- Exercise tasks
**A)** Reproduce word for word the part of the article on Jaishankar's UN remarks starting at "At the UN’s" and ending at "not committee décor.".
**B)** Extend the article on Jaishankar's UN remarks with the next few paragraphs, picking up right after its final sentence.

- Source passage
- Opening Delimiter -

At the UN’s 80th, Jaishankar tied the Pahalgam/TRF case to UN gridlock—arguing reform is counter-terror policy, not paperwork.
Ritika Das
At the United Nations’ 80th-anniversary commemoration in New York, External Affairs Minister S. Jaishankar did the undiplomatic thing: he named the rot. “All is not well with the United Nations,” he said—and then tied that diagnosis to a specific, bleeding wound: terrorism that thrives because powerful players shield groups and stall listings. He invoked the Pahalgam attack (April 2025) and accused a sitting UNSC member of protecting The Resistance Front (TRF)—a Lashkar-e-Taiba proxy that claimed the massacre—thereby corroding multilateral credibility. India’s call wasn’t just moral; it was structural: reform as counter-terror policy, not committee décor.

- Closing Delimiter -

- Provided records
- Opening Delimiter -

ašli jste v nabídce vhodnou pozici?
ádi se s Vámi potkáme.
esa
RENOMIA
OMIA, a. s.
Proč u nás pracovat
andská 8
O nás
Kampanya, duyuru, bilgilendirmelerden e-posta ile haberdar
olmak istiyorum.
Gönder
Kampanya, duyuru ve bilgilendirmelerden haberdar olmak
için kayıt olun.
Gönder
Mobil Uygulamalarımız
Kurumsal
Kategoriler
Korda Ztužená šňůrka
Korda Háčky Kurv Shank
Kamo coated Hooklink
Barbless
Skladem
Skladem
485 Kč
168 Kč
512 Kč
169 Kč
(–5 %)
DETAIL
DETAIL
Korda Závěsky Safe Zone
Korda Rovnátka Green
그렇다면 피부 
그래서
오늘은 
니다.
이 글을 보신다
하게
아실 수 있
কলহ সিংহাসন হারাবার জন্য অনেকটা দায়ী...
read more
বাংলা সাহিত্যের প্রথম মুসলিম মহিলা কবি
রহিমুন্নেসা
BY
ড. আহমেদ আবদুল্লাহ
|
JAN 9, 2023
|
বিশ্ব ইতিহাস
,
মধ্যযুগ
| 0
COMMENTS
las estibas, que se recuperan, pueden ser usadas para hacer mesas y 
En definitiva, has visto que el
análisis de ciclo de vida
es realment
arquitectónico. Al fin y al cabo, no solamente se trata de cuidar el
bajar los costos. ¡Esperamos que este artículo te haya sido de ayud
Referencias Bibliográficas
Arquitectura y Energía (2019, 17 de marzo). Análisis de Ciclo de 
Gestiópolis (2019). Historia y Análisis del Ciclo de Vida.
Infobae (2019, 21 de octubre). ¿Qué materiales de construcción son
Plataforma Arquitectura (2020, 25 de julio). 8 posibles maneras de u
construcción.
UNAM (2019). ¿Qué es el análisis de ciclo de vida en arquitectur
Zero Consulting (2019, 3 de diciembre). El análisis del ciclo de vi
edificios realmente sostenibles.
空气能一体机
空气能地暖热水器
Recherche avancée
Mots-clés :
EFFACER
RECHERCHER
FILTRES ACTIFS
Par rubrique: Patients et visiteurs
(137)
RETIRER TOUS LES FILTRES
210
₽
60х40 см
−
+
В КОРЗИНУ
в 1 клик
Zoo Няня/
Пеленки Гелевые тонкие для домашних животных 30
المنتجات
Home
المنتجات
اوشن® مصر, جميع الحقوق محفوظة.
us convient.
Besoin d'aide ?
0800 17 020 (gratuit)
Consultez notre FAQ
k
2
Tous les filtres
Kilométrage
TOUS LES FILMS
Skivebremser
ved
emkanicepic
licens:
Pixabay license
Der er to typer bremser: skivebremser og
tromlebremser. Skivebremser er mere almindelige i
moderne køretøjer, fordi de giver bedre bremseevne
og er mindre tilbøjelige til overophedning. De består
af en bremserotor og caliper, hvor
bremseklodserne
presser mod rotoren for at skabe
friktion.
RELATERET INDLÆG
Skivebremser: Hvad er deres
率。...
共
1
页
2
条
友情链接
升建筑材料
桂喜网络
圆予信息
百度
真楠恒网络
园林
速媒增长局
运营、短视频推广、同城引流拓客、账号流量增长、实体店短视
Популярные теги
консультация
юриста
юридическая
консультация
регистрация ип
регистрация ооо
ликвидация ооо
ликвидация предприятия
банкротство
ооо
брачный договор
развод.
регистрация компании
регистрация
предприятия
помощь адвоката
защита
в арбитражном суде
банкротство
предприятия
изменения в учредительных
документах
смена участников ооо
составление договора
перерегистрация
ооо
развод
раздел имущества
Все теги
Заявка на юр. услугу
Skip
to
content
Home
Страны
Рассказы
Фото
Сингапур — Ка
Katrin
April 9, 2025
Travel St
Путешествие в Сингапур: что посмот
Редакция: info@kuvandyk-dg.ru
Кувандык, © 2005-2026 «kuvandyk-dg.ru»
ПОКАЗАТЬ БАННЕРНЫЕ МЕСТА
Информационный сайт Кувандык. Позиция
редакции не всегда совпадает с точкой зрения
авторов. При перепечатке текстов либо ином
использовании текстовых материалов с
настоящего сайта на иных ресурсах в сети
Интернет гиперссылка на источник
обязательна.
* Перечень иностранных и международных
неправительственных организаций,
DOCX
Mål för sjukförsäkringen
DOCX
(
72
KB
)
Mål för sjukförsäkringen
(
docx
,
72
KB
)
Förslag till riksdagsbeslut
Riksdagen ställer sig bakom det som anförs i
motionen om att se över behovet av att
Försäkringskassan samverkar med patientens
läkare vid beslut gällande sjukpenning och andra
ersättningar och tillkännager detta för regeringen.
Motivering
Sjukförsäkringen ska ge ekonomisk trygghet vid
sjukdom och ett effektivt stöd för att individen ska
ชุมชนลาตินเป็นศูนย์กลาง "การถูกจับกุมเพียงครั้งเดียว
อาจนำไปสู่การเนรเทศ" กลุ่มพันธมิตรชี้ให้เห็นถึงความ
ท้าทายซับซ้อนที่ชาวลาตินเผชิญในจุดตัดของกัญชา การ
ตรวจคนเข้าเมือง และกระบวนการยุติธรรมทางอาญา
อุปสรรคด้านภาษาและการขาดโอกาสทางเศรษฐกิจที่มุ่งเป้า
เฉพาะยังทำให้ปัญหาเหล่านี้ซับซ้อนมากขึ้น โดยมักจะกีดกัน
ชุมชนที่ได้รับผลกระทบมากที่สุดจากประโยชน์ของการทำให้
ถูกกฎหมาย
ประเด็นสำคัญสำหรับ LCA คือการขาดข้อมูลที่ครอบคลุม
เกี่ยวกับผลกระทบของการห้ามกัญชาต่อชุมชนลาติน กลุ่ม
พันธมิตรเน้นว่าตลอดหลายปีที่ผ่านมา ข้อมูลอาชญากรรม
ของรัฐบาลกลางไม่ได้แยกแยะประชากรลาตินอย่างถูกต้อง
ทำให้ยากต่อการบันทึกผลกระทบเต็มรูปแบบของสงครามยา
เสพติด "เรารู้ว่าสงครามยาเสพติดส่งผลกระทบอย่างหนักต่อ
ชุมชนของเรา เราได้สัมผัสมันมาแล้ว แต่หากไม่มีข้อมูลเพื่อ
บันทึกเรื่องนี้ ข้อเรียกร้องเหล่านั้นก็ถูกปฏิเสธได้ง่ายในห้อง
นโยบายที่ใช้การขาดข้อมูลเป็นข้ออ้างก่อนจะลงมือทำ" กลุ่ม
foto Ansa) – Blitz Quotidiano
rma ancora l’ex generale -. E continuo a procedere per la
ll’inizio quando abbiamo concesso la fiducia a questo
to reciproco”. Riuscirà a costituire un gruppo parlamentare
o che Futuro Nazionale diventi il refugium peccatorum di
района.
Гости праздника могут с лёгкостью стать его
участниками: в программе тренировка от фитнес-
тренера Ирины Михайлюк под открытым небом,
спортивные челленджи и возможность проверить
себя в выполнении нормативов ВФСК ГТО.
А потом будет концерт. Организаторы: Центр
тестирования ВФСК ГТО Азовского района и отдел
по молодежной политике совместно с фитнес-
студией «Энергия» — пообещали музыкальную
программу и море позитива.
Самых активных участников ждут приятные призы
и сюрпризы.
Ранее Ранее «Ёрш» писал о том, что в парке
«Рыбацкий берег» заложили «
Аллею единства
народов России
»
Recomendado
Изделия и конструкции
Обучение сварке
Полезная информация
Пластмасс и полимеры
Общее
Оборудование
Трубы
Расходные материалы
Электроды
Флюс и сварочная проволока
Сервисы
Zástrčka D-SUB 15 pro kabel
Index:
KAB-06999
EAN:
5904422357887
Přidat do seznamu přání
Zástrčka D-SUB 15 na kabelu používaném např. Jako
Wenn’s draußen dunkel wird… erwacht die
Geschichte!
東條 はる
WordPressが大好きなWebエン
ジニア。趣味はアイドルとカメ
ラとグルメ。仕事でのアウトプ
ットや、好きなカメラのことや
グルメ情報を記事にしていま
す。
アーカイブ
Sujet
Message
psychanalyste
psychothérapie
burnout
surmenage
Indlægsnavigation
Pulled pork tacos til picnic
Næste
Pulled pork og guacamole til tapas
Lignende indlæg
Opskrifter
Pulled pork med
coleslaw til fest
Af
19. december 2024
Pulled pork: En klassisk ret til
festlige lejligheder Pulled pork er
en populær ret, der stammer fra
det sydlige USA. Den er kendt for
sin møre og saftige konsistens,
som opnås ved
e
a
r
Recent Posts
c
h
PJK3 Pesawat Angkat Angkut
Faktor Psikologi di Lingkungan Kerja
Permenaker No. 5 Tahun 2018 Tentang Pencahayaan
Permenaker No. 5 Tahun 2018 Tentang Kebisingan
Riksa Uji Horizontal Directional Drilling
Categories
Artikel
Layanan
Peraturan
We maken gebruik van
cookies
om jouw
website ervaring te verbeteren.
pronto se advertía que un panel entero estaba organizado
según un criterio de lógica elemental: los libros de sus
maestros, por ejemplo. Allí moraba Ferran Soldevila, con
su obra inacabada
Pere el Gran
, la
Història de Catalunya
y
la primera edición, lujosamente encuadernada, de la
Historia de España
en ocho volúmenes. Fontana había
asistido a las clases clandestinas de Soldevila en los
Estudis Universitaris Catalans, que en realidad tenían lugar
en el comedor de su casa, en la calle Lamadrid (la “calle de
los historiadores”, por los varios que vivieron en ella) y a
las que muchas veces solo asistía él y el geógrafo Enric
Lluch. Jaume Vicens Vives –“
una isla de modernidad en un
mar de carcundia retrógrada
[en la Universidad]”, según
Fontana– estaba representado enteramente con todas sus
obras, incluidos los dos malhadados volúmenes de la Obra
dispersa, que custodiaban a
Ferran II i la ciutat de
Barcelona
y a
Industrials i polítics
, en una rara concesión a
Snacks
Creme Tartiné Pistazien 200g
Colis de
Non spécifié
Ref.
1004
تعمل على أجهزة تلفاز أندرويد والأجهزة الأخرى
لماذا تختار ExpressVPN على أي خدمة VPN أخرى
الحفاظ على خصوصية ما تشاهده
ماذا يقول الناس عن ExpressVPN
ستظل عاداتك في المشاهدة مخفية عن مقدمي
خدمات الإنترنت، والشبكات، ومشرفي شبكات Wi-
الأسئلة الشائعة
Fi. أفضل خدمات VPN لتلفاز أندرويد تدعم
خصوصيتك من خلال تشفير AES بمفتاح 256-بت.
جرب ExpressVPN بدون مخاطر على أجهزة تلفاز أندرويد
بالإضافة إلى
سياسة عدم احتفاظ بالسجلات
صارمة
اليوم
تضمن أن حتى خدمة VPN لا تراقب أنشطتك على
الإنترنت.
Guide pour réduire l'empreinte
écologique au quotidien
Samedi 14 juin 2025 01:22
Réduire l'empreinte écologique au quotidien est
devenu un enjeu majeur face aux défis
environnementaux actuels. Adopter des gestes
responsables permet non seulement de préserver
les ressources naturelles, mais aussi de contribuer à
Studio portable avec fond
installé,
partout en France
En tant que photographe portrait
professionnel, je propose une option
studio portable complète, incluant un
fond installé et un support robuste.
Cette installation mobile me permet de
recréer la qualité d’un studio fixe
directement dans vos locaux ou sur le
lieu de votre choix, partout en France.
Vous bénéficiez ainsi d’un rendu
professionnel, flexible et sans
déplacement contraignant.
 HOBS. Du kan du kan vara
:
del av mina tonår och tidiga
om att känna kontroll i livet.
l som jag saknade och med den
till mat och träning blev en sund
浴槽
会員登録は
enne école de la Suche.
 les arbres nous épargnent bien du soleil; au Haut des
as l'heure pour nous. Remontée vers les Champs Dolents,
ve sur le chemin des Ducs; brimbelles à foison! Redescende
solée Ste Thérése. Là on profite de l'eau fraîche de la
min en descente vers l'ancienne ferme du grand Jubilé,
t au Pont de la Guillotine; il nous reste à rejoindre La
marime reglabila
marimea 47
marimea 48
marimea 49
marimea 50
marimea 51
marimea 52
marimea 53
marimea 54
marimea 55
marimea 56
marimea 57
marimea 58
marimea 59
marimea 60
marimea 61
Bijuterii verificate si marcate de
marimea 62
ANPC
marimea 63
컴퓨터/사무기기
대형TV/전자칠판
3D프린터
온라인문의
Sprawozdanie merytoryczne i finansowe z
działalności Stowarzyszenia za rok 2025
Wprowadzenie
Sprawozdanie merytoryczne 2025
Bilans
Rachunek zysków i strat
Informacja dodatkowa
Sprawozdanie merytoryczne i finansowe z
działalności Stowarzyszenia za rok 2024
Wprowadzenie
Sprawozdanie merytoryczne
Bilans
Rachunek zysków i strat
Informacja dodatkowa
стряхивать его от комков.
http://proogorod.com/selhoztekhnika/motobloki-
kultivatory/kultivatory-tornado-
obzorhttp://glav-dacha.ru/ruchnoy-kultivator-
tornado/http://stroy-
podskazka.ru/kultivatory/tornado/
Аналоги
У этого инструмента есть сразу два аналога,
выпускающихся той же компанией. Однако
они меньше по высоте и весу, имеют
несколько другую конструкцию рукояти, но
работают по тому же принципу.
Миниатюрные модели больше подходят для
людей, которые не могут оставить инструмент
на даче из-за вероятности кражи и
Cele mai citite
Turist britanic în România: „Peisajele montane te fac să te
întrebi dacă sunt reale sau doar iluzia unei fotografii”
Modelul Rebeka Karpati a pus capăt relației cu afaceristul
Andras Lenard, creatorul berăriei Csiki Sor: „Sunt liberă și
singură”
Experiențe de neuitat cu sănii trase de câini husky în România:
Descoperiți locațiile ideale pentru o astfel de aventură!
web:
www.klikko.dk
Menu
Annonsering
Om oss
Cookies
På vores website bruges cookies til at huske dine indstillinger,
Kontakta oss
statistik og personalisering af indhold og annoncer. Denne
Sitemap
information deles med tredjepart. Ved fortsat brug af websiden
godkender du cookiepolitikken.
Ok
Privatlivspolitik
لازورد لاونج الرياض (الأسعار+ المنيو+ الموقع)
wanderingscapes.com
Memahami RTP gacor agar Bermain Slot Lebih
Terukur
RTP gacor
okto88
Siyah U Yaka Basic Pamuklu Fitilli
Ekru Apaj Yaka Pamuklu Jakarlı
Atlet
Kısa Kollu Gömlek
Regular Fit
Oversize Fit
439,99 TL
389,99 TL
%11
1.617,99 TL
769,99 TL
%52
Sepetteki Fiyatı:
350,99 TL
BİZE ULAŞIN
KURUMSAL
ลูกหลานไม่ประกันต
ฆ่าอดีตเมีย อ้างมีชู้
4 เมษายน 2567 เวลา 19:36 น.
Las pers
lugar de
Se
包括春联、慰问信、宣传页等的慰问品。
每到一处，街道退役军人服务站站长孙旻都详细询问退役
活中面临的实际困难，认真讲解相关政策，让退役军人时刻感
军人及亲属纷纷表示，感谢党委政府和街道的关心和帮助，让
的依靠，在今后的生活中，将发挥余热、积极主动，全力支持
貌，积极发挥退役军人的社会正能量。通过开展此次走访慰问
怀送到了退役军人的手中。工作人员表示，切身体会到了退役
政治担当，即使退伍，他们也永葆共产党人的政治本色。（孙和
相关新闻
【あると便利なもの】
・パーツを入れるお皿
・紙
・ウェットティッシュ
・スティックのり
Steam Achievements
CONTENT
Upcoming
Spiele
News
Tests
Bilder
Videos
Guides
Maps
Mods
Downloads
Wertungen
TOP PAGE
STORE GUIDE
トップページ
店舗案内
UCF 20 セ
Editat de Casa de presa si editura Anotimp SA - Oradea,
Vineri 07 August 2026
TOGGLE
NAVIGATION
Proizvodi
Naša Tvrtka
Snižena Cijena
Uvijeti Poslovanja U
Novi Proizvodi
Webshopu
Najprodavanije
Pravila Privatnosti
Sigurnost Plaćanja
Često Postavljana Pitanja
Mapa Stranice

- Closing Delimiter -

- Per-task outputs
**A)**
At the UN’s 80th, Jaishankar tied the Pahalgam/TRF case to UN gridlock—arguing reform is counter-terror policy, not paperwork.
Ritika Das
At the United Nations’ 80th-anniversary commemoration in New York, External Affairs Minister S. Jaishankar did the undiplomatic thing: he named the rot. “All is not well with the United Nations,” he said—and then tied that diagnosis to a specific, bleeding wound: terrorism that thrives because powerful players shield groups and stall listings. He invoked the Pahalgam attack (April 2025) and accused a sitting UNSC member of protecting The Resistance Front (TRF)—a Lashkar-e-Taiba proxy that claimed the massacre—thereby corroding multilateral credibility. India’s call wasn’t just moral; it was structural: reform as counter-terror policy, not committee décor.

**B)**
From the General Assembly dais, Jaishankar argued that UN paralysis on terror is not accidental but engineered—citing the TRF case and Pahalgam attack to show how listings and statements get watered down when a Security Council member shields perpetrators. His line—“when a Security Council member openly protects the very organisation that claimed responsibility”—landed like a gavel.
The intervention comes after a combustible year: the Pahalgam mass-casualty attack, the US designating TRF a Foreign Terrorist Organization in July, and open reportage that Pakistan influenced the UNSC press language to omit TRF—a move widely read as politicised obstruction.
Parallelly, India launched Operation Sindoor—punitive strikes after Pahalgam—followed by parliamentary disclosures on the diplomacy around it. The UN moment, then, is the institutional sequel to a year of kinetic and diplomatic escalation.
Jaishankar didn’t just slam Pakistan; he indicted the UN’s mechanics—arguing that terrorism thrives on multilateral gridlock and that reform itself is gamed to block accountability. That reframes “UN reform” from a lofty agenda item to a weapon against impunity.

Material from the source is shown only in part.